BEGIN

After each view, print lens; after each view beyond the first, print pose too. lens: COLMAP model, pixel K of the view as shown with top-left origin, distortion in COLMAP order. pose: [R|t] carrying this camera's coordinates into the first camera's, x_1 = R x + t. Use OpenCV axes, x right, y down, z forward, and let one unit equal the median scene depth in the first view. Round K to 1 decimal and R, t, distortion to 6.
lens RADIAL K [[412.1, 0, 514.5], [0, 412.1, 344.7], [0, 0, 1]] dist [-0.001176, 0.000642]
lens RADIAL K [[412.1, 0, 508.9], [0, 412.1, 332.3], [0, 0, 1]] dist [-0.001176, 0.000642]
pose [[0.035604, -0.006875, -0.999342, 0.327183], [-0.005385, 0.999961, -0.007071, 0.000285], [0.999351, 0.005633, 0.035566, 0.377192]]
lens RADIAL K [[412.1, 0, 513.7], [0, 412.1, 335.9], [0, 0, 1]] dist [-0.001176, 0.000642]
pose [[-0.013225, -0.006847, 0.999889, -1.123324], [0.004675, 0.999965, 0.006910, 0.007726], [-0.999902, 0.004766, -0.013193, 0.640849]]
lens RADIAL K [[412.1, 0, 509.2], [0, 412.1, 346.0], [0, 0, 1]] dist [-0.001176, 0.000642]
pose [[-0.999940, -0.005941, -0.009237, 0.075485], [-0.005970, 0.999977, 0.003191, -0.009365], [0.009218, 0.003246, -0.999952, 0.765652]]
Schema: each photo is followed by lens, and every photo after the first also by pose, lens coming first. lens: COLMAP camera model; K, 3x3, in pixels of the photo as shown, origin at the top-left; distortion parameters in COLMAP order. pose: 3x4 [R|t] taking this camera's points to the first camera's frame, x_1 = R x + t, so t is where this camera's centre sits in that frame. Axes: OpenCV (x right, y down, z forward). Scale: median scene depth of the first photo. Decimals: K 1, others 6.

END

▸ **What the exercise asks**: Please print every record above again verbatim, leaving nothing out.

▸ **Response for this exercise**:
After each view, print lens; after each view beyond the first, print pose too. lens: COLMAP model, pixel K of the view as shown with top-left origin, distortion in COLMAP order. pose: [R|t] carrying this camera's coordinates into the first camera's, x_1 = R x + t. Use OpenCV axes, x right, y down, z forward, and let one unit equal the median scene depth in the first view. Round K to 1 decimal and R, t, distortion to 6.
lens RADIAL K [[412.1, 0, 514.5], [0, 412.1, 344.7], [0, 0, 1]] dist [-0.001176, 0.000642]
lens RADIAL K [[412.1, 0, 508.9], [0, 412.1, 332.3], [0, 0, 1]] dist [-0.001176, 0.000642]
pose [[0.035604, -0.006875, -0.999342, 0.327183], [-0.005385, 0.999961, -0.007071, 0.000285], [0.999351, 0.005633, 0.035566, 0.377192]]
lens RADIAL K [[412.1, 0, 513.7], [0, 412.1, 335.9], [0, 0, 1]] dist [-0.001176, 0.000642]
pose [[-0.013225, -0.006847, 0.999889, -1.123324], [0.004675, 0.999965, 0.006910, 0.007726], [-0.999902, 0.004766, -0.013193, 0.640849]]
lens RADIAL K [[412.1, 0, 509.2], [0, 412.1, 346.0], [0, 0, 1]] dist [-0.001176, 0.000642]
pose [[-0.999940, -0.005941, -0.009237, 0.075485], [-0.005970, 0.999977, 0.003191, -0.009365], [0.009218, 0.003246, -0.999952, 0.765652]]
Schema: each photo is followed by lens, and every photo after the first also by pose, lens coming first. lens: COLMAP camera model; K, 3x3, in pixels of the photo as shown, origin at the top-left; distortion parameters in COLMAP order. pose: 3x4 [R|t] taking this camera's points to the first camera's frame, x_1 = R x + t, so t is where this camera's centre sits in that frame. Axes: OpenCV (x right, y down, z forward). Scale: median scene depth of the first photo. Decimals: K 1, others 6.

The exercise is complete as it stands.